### PROVIDED DATA
────────────────────────────────────────

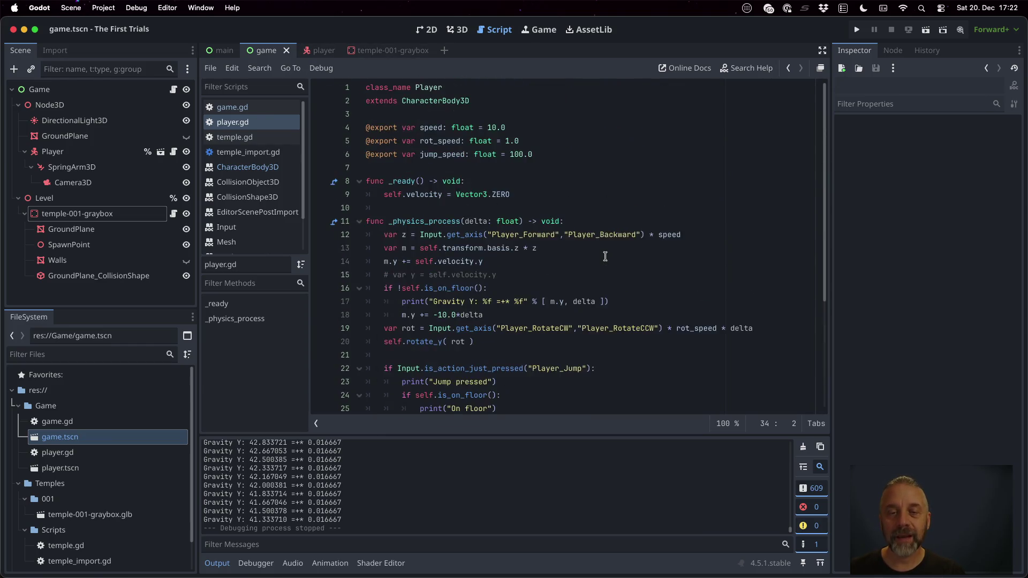
# - Change jump_speed from 100.0 to 10.0, save, and run the game
pyautogui.click(517, 155)
pyautogui.press('BackSpace')
pyautogui.press('ctrl+s')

────────────────────────────────────────

### PROBLEM DESCRIPTION
Each line of the listing above that contains the word "pyautogui" is to be copied.

### TASK OUTPUT
pyautogui.click(517, 155)
pyautogui.press('BackSpace')
pyautogui.press('ctrl+s')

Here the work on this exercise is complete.